DUBAI: In its first two seasons, “Shrinking” offered a smartly written, emotionally intelligent look at loss, therapy and the general messiness of human connection through the story of grieving therapist Jimmy (Jason Segel) — whose wife died in a tragic accident — and the village of flawed but recognizably human characters helping to heal him. Season three struggles to move forward with the same grace and thoughtfulness. It’s as though, encouraged by early praise, it has started believing its own hype.

For those familiar with co-creator Bill Lawrence’s other juggernaut, “Ted Lasso,” it’s a painfully familiar trajectory. That comedy also floundered in its third season. Emotional moments were resolved too quickly in favor of bits and once-complex characters were diluted into caricatures of themselves. “Shrinking” looks like it’s headed in the same direction.

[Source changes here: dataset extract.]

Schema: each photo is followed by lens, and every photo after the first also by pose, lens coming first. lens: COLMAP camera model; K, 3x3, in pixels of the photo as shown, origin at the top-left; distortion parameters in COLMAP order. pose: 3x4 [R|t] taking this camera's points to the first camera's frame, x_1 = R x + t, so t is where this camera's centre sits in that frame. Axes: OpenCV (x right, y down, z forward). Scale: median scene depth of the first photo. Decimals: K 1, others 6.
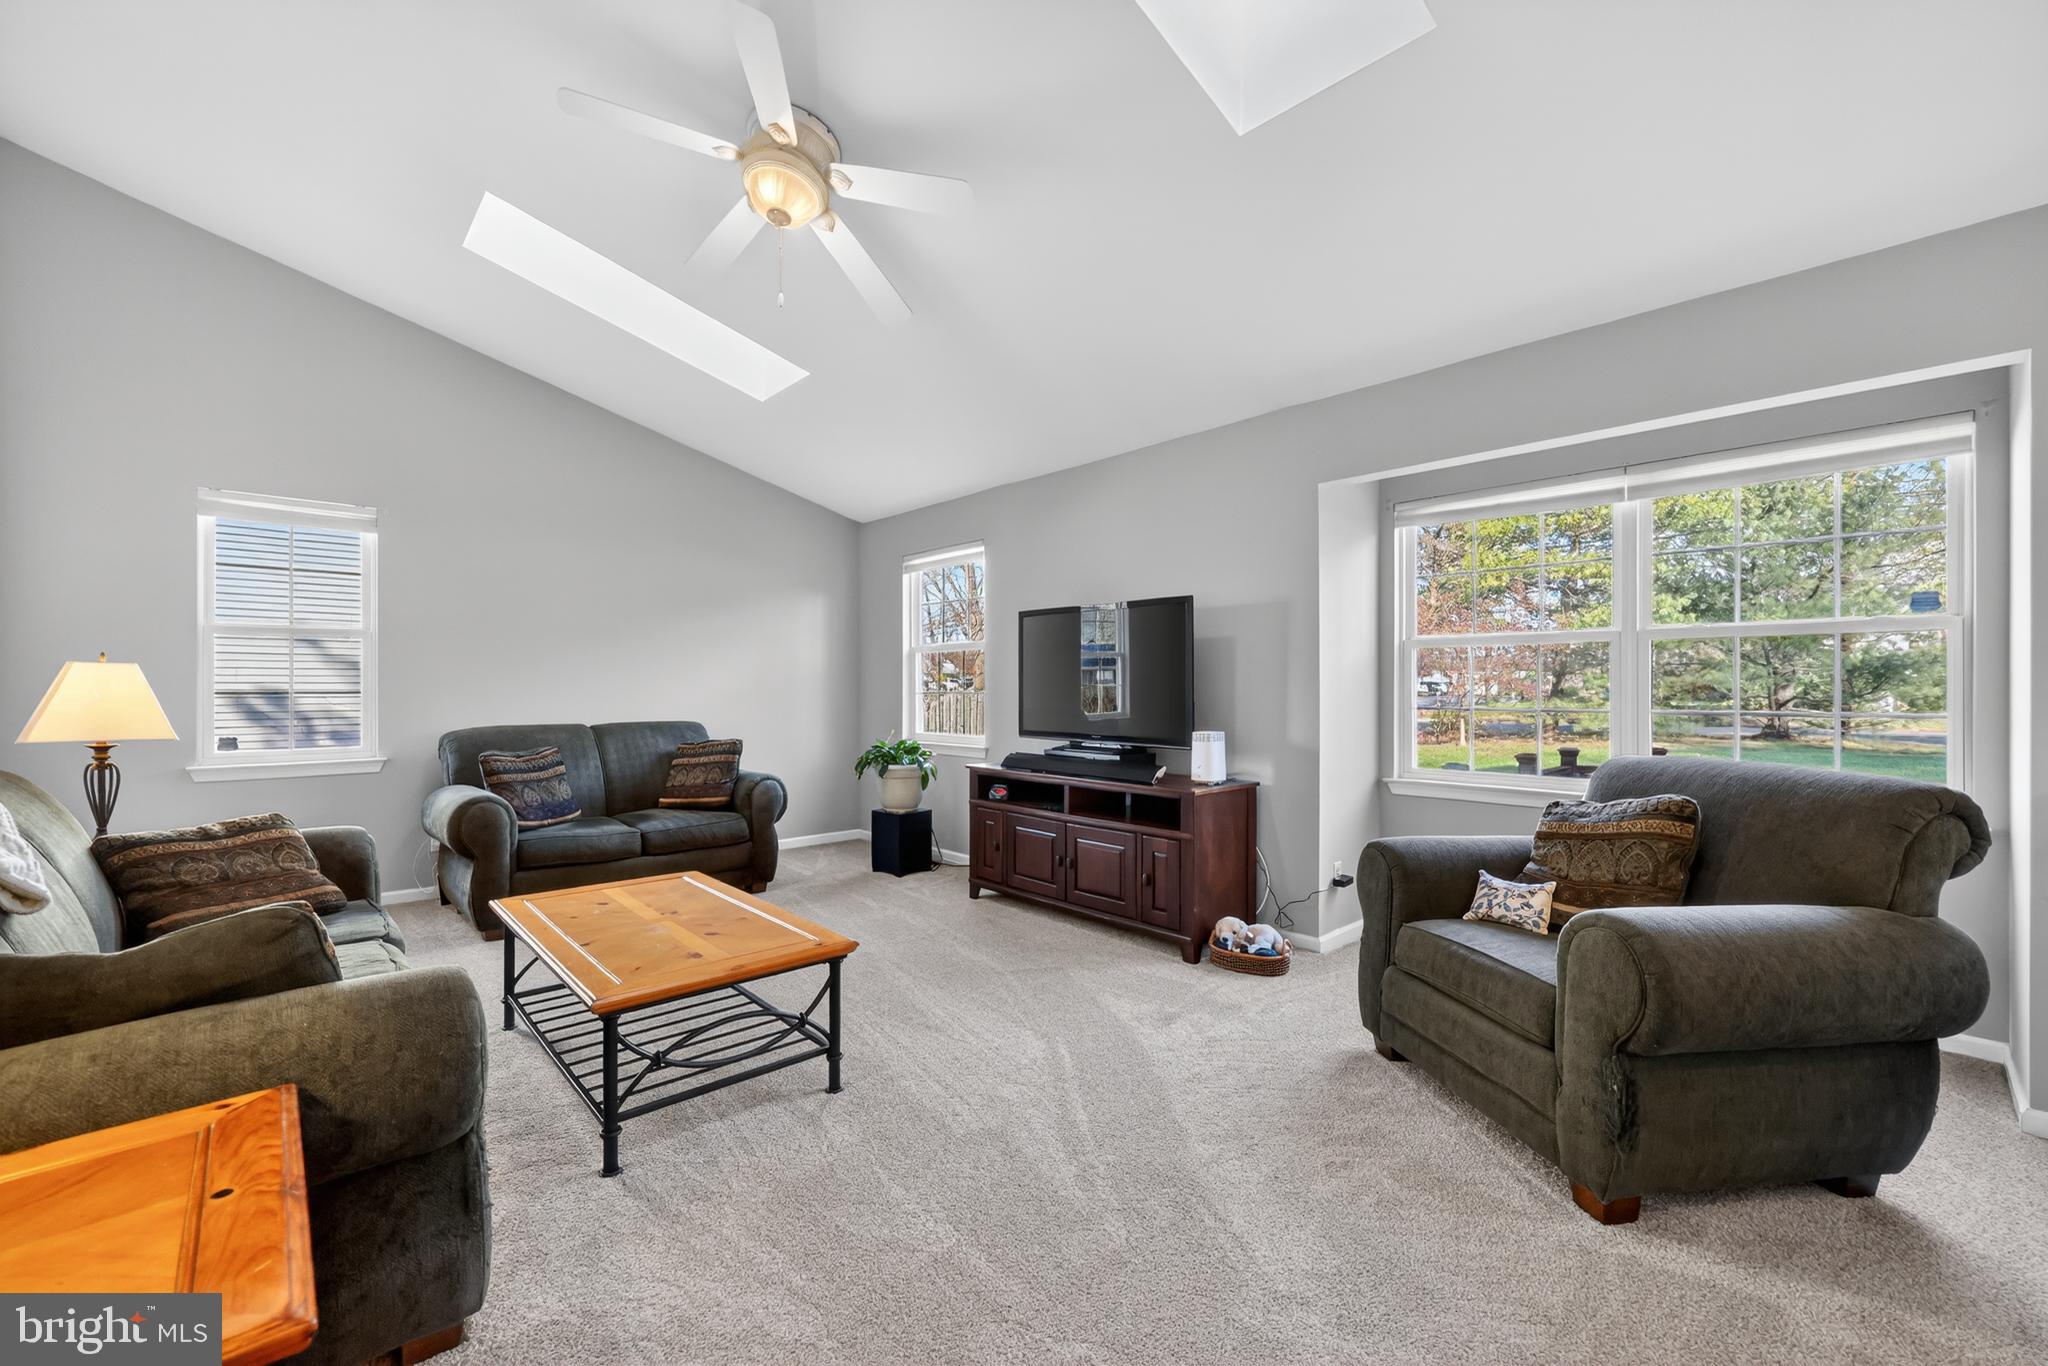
lens RADIAL K [[825.7, 0, 1013.0], [0, 825.7, 688.6], [0, 0, 1]] dist [0.000345, 0.000056]
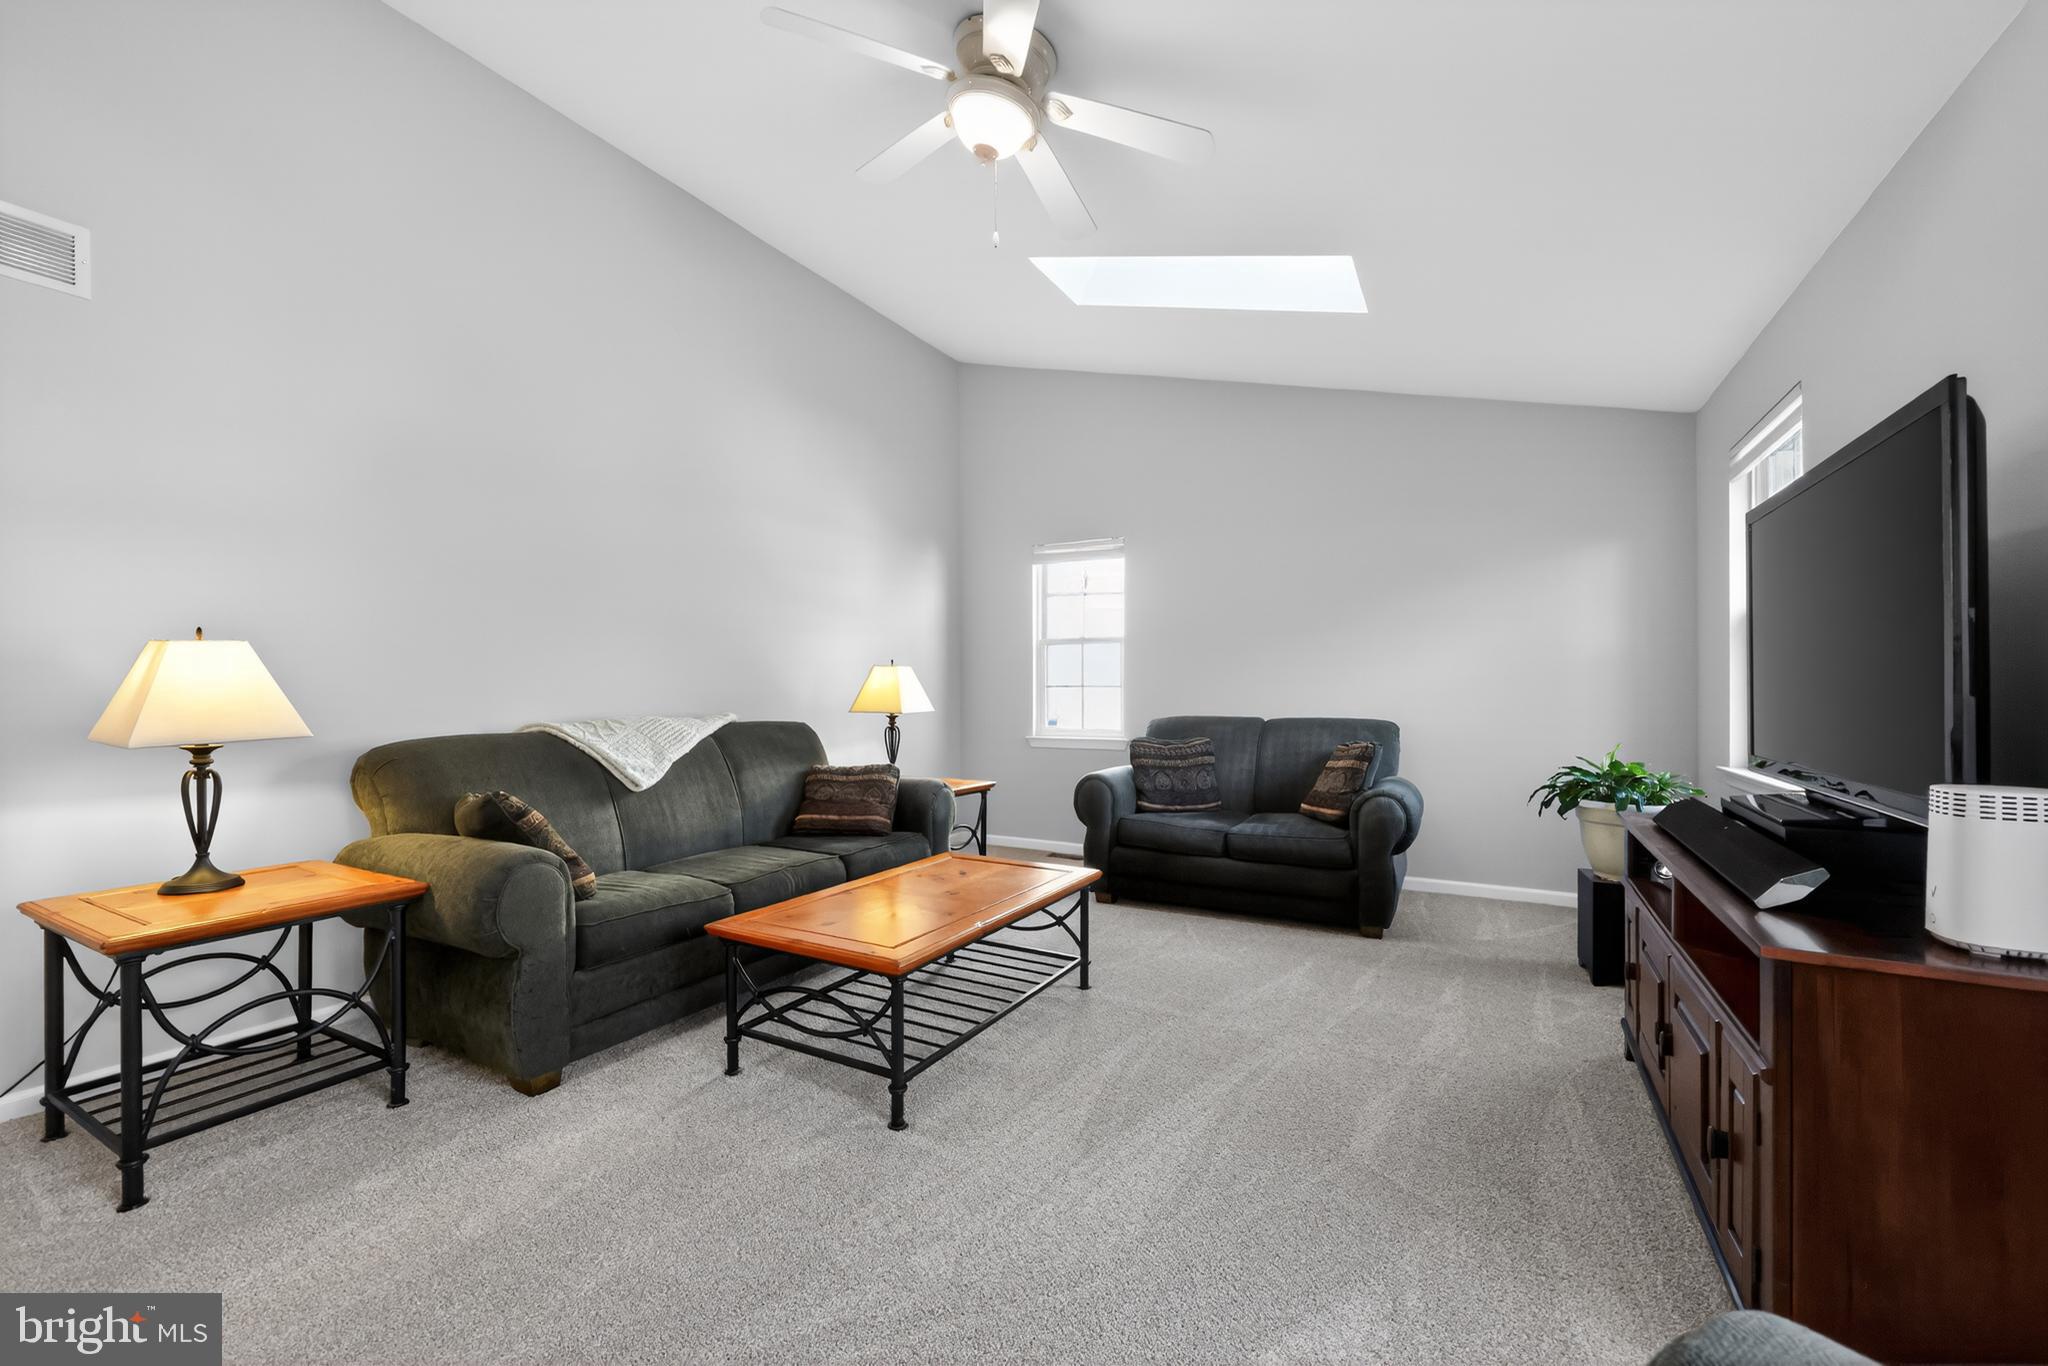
lens RADIAL K [[825.7, 0, 1013.0], [0, 825.7, 688.6], [0, 0, 1]] dist [0.000345, 0.000056]
pose [[0.309922, -0.005885, -0.950744, 0.373922], [0.001588, 0.999983, -0.005672, 0.015433], [0.950761, 0.000249, 0.309926, 0.484043]]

The season’s central theme is “moving forward” — onward from grief, onward from guilt, and onward from the stifling comfort of the familiar. On paper, this is fertile ground for a show that deftly deals with human emotions. Jimmy is struggling with his daughter’s impending move to college and the loneliness of an empty nest, while also negotiating a delicate relationship with his own father (Jeff Daniels). Those around him are also in flux. 

But none of it lands meaningfully. The gags come a mile a minute and the actors overextend themselves trying to sound convincing. They’ve all been hollowed out to somehow sound bizarrely like each other.

Thankfully, there is still Harrison Ford as Paul, the gruff senior therapist grappling with Parkinson’s disease who is also Jimmy’s boss. His performance is devastatingly moving — one of his best — and the reason why the show can still be considered a required watch. Michael J. Fox also appears as a fellow Parkinson’s patient, and the pair are an absolute delight to watch together.

A fourth season has already been greenlit. Hopefully, despite its quest to keep moving forward, the show pauses long enough to find its center again. At its best, “Shrinking” is a deeply moving story about the pleasures and joys of community, and we could all use more of that.